My former roommate Ann once told me that her childhood comfort food was a fried egg sandwich. “My mom would make them for me with toast that was a little burned, and with a lot of salt,” she said.
“No cheese?” I asked.
“No cheese,” she said. “Just an egg and toast.”
It took me several years and a stint working as a grill cook to value the egg sandwich the way Ann did, but now that it’s in my repertoire as a Total Comfort Food, it’s there for good. I too prefer bread that’s slightly burned. (Note: Not just in the case of egg sandwiches, but always.) When I break my egg into the spitting pan, I also break the yolk. Unlike Ann’s mom, I consider cheese a necessity to any fried egg sandwich; my cheese of choice is pepper jack, covered with several heavy shakes of black pepper. Optional are bacon (though I rarely add bacon if I’m making this sandwich at home) or a few dashes of jalapeno Tabasco sauce.
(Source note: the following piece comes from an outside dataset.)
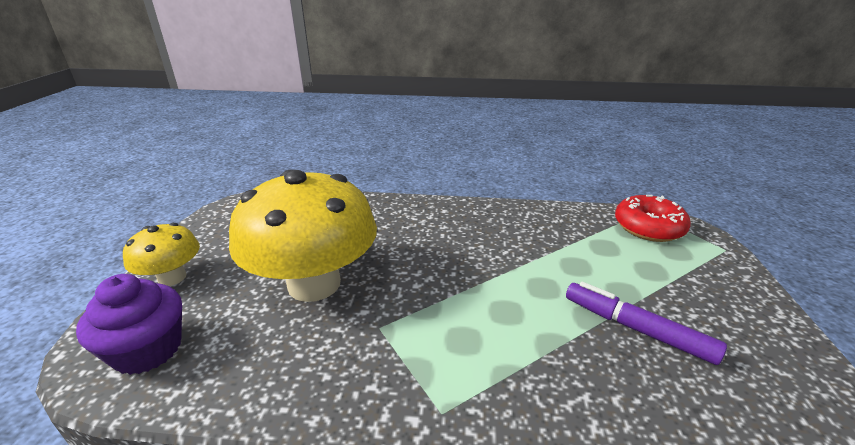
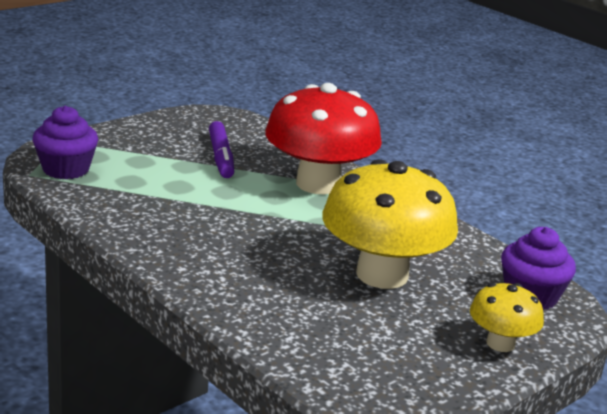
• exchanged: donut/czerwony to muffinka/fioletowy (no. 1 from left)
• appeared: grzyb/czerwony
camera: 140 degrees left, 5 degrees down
The fried egg sandwich is a perfect comfort food for several reasons. It’s warm, so it’s ideal on cool fall or winter days. It’s a little bit greasy, a little bit heavy, but not remorsefully so — just solid enough that it makes a complete meal without giving one post-consumption gut rot. It’s hella simple to prepare and can consequently be enjoyed if one has eight minutes, a frying pan, a spatula, and a toaster. And it’s relatively texturally complex: the gooeyness of the cheese and the chewiness of the egg are pleasantly offset by the crunch of the browned bread (or bagel, or English muffin). Finally, the sandwich is endlessly adaptable: you can add or subtract cheese; you can scramble your egg or hard fry it; you can add whatever spice or seasoning you wish; you can take your pick of breads. You can even add a spread, if you wish, though I’ve never gone that far.
Yes, the fried egg sandwich is an old friend of mine — one established late in my culinary life, but, like the best friends, one steady and enduring.